Scratch That: The Sample License Clearance Process and Artist Compensation
Scratch That: The Sample License Clearance Process and Artist Compensation
Popularized by the hip-hop movement of the 1980s and 1990s, sampling is the latest manifestation of a rich musical tradition — one particularly prevalent in jazz, bluegrass, classical and blues — where artists have borrowed from, referenced, riffed off of, or ripped off artists of the past. But sampling as we know it today represents a different form of borrowing, a more literal appropriation made easier through digital technologies. This leads to bigger questions about copyright, compensation, licensing and creativity.
In this session, law professor Peter DiCola (Northwestern University School of Law) and communications professor Kembrew McLeod (University of Iowa) will summarize what they learned about the sample license clearance process during the past three years of research for their book Creative License (Duke University Press, forthcoming 2010) and McLeod’s documentary Copyright Criminals: This Is A Sampling Sport. Pulling from interviews with over 100 stakeholders, they uncover a rich – but complicated – legal and economic history behind the existing sample license clearance structure. While an ad hoc structure for permissions and licensing has developed over the past 20 years, could sample-heavy albums like Paul’s Boutique or It Takes a Nation of Millions be made today? DiCola and McLeod will present three possible remedies to the inefficiencies of the current structure, focusing on ways that could maximize compensation for artists while also encouraging creativity.

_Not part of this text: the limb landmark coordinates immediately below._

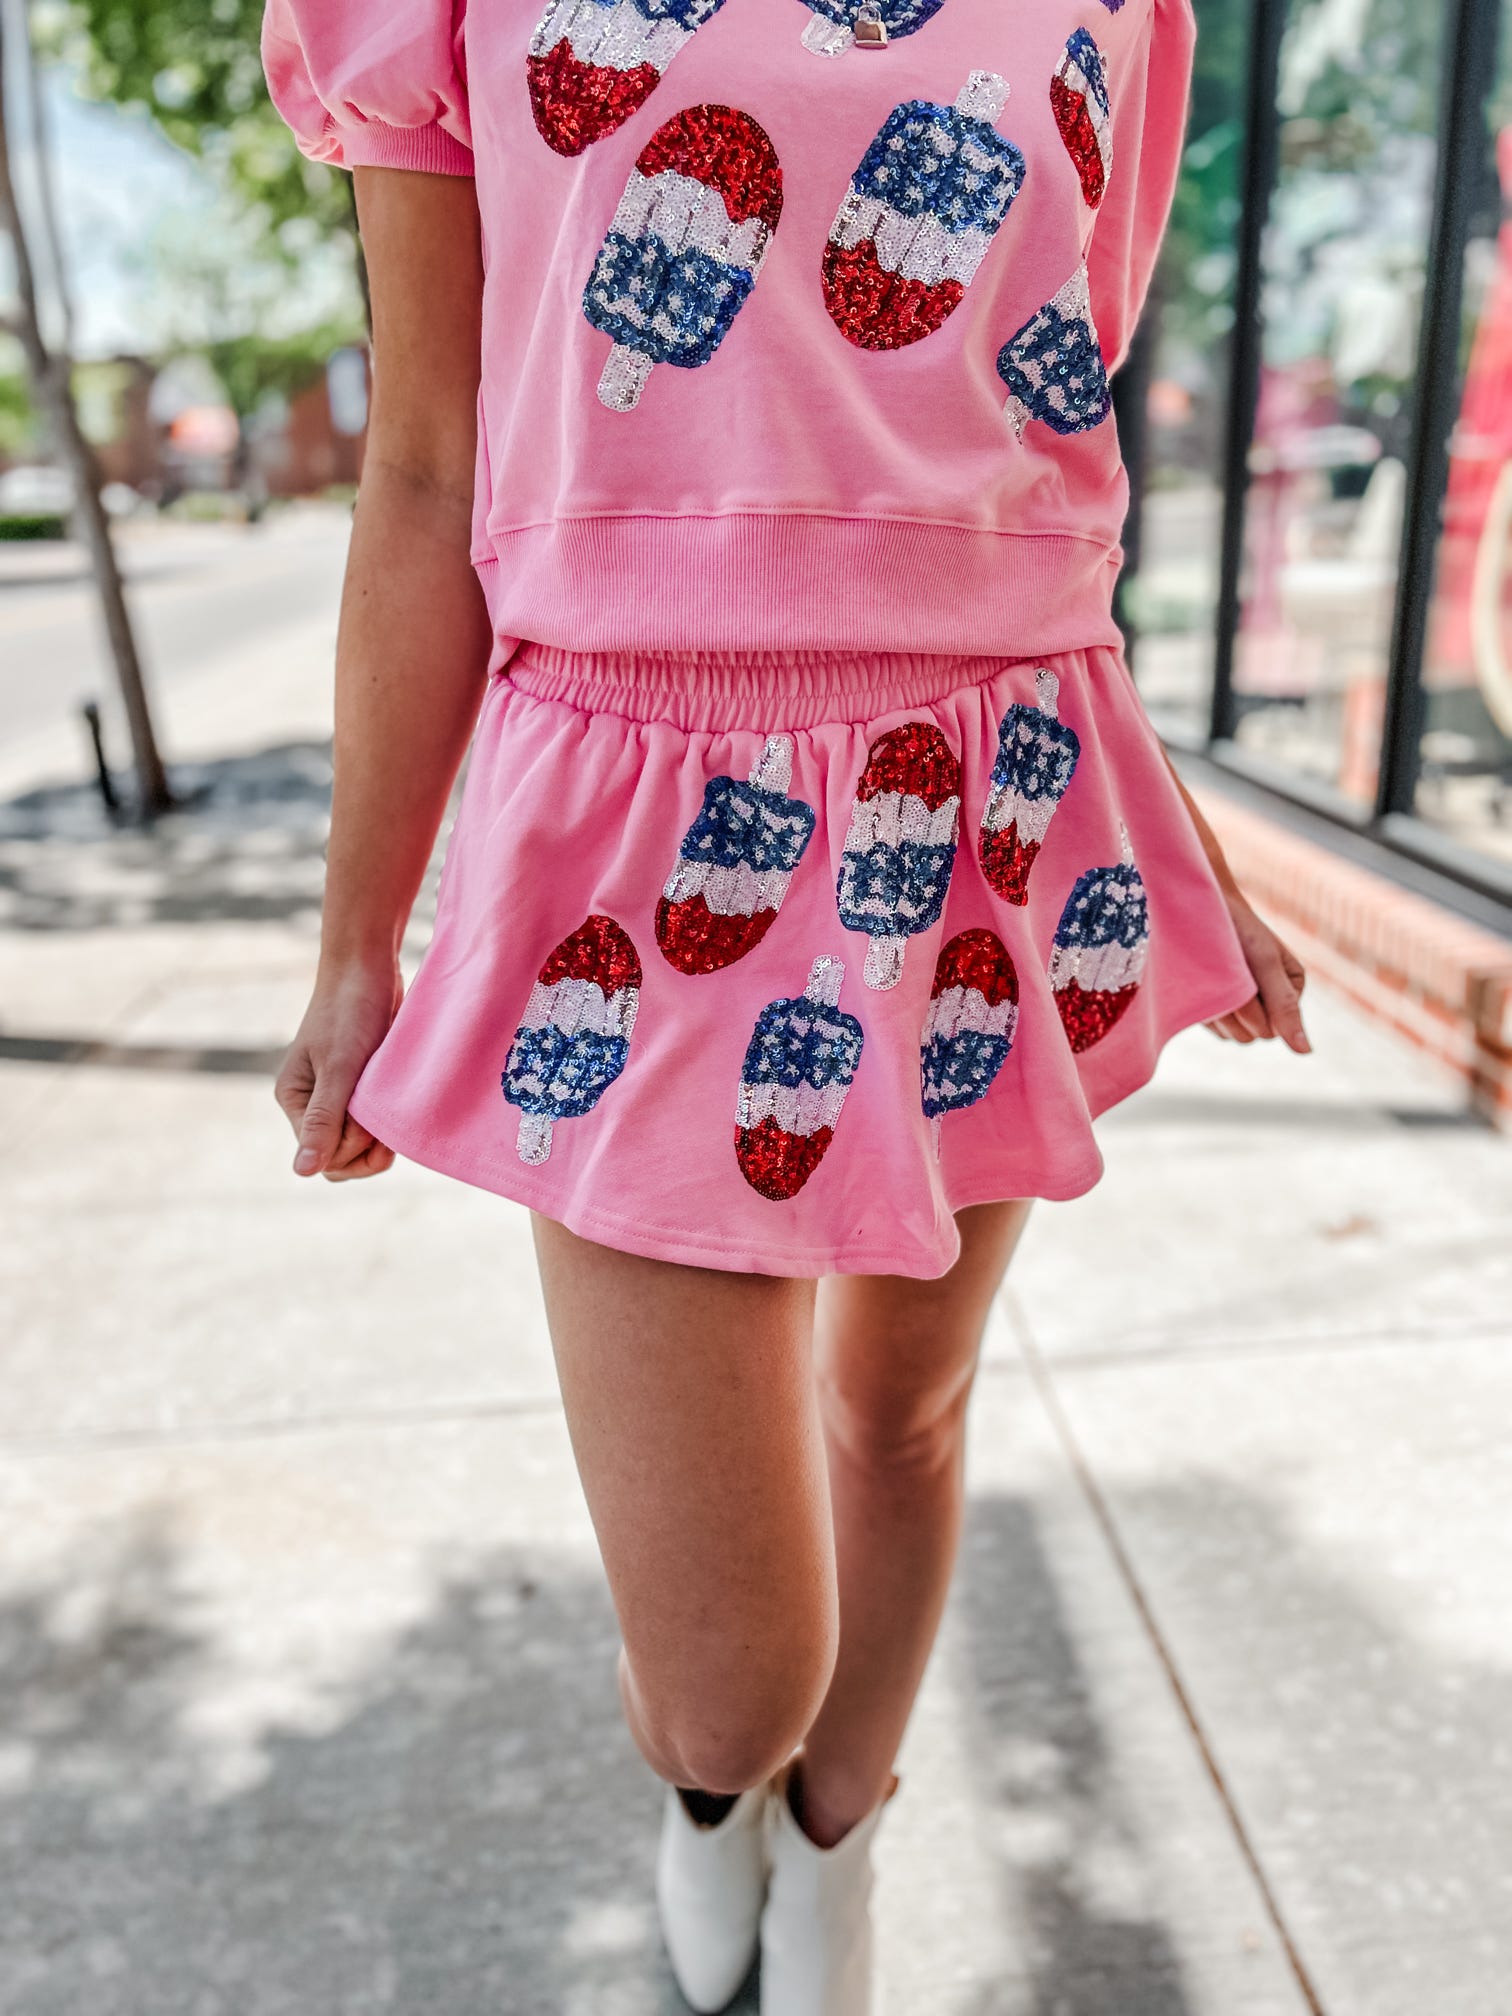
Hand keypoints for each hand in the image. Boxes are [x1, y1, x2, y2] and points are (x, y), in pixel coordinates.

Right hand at [274, 961, 403, 1180]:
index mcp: (295, 1101)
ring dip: (380, 1139)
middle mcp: (311, 1104)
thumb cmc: (350, 1012)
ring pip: (359, 1147)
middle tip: (387, 1117)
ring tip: (394, 1110)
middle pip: (340, 1160)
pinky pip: (373, 1126)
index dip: (352, 1148)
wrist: (368, 968)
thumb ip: (323, 1119)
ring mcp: (337, 1098)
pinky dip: (387, 1124)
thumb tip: (301, 1172)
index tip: (368, 1116)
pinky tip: (398, 1104)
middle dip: (367, 1150)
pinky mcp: (360, 1089)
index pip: (323, 1158)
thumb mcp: (339, 1067)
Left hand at [1205, 894, 1310, 1052]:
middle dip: (1237, 1012)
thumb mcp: (1265, 965)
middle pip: (1254, 1035)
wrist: (1200, 908)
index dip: (1256, 1011)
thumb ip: (1285, 1007)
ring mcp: (1244, 1006)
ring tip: (1214, 977)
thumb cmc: (1238, 929)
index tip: (1245, 978)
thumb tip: (1306, 1052)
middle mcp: (1270, 1003)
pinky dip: (1206, 1011)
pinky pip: (1216, 1029)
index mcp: (1292, 990)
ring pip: (1233, 1035)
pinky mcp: (1220, 1007)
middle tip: (1226, 977)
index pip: (1276, 1028)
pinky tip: (1203, 984)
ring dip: (1219, 1011)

The 30-minute presentation will be followed by a critique from respondents and questions from the audience.
Tony Berman Founder, Berman Entertainment and Technology Law
Hope Carr Attorney
Peter DiCola Assistant Professor, Northwestern University School of Law
Peter Jaszi Professor of Law and Faculty Director of the Glushko-Samuelson Intellectual Property Clinic, American University (moderator)
Kembrew McLeod Associate Professor, University of Iowa
Hank Shocklee President, Shocklee Entertainment
This panel has been approved for 1.0 Continuing Legal Education (CLE) credits by the Virginia Bar Association and the Pennsylvania Continuing Legal Education Board. Approved CLE credits from Pennsylvania and Virginia may be claimed by attorneys in California, New York, and Illinois as reciprocal credits.